The tech crew showed signs of strain, voicing an oft-heard complaint in the halls of businesses big and small: “Not enough people; not enough resources.“ “The laws of physics say you can’t do what we’re doing in one weekend,“ one said. “But we’re trying anyway.“

But by 5 PM, the sales and marketers had put together a polished presentation, supported with data, worthy of taking on the road, maybe even to Venture Capital firms. They highlighted the “opportunity gap” between the 69 percent of people who use the “Net every day and the 10 percent who use it to share their personal media. That gap is their market. “We need a way to share our personal media,” the leader said. “I give you LifeSpoke.”

Branding came up with the tagline: “Live. Connect. Share.”  A logo was developed; revenue streams were identified, including ads, memberships and retail partnerships; staffing projections were nailed down (three full-timers at first; 23 in “Phase 3”); and the techies displayed the actual site and how it can be manipulated, to a standing ovation.

Someone even wrote and recorded a jingle, accompanying themselves on flute: “LifeSpoke…and now I can hold memories close.”

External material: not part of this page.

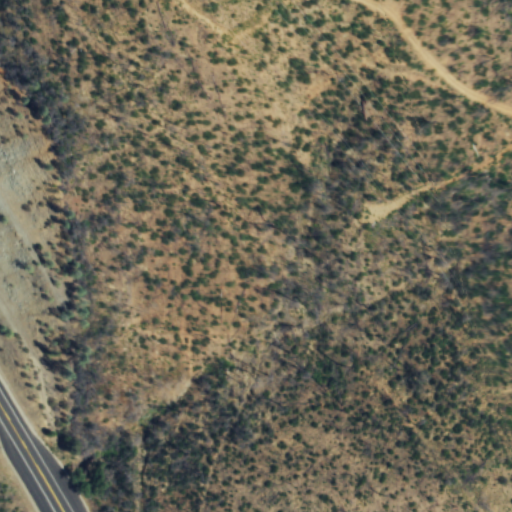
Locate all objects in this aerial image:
road: (32, 454)
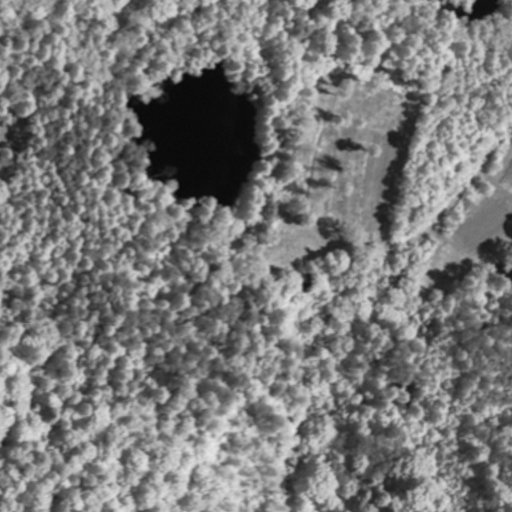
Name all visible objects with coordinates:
road: (432, 212)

Their work was done.  Or maybe it was just beginning.

Keeping the momentum going will require perseverance, energy and commitment, none of which were lacking during this weekend.  Names and contact information were recorded; a legal entity will be created and a steering committee formed.

If the company succeeds, great.  But whether it does or not, there was some bigger stuff going on.  The creative spirit and energy generated over the weekend should help sow the entrepreneurial spirit around the region, boost the creative energies of independent-minded business people and spark new, potentially profitable ideas in ways not yet foreseen, organizers hope.

“What we hope to build is a community of 100 people who go through a common experience of starting a company that six months from now we can have multiple companies,” says Bill Cunningham, an executive in residence at CincyTech, one of the sponsors.

“This event confirms what we already know,” says organizer Stephen Boord of Neyer Holdings. “There’s a tremendous amount of talent here that we need to unleash.”

David Holthaus is Innovation and Job News Editor for Soapbox.